To “zigzag” is to move by going first in one direction and then in a different direction, and repeating the movements, as in: “We zigzagged through crowds of tourists.”
A zigzag might also be defined as a series of short straight lines, set at angles to one another and connected to form a continuous line, sometimes forming a regular pattern.
The origin of the term is unknown, though it seems to have come into English from Continental Europe. In 1706, the Dutch author Roelof Roukema published Book of Medicine and Healers. This contains the line (loosely translated): “some in the suburb of St. Germain move zig zag.” The German word ‘zickzack’ dates from around the same time and is known from 1727. That usage referred to the fortifications of castles, the walls of which were sometimes built in zig-zag form.
Soon the term to begin to be used figuratively, in reference to any continual changes.
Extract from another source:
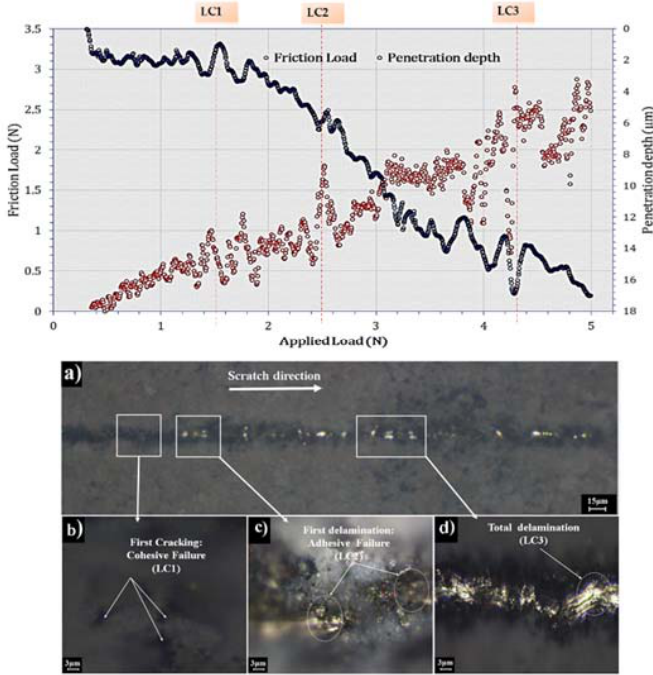
Figure 10. Variation in the friction load and penetration depth as a function of the applied load and the correspondonding optical micrographs of scratch tracks of the heat coated HAP coating: ( a ) scratch track; ( b ) first cracking; ( c ) first delamination; ( d ) total delamination.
For example, in William Cowper’s Conversation, 1781: “Though such continual zig-zags in a book, Such drunken reelings, have an awkward look.”
Examples of zigzag use:
—Lightning and other electrical hazards are often depicted with a zigzag design.
—The trace of a triangle wave or a sawtooth wave is a zigzag.
—Pinking shears are designed to cut cloth with a zigzag edge, to lessen fraying.
—Zigzags are a basic decorative pattern used on pottery.
—The zigzag arch is an architectural embellishment.
—The stripe on Charlie Brown’s famous yellow shirt is a zigzag.
There is, apparently, a real Zig Zag Road in Liverpool, UK.
Do you suppose that road zigzags? I hope so.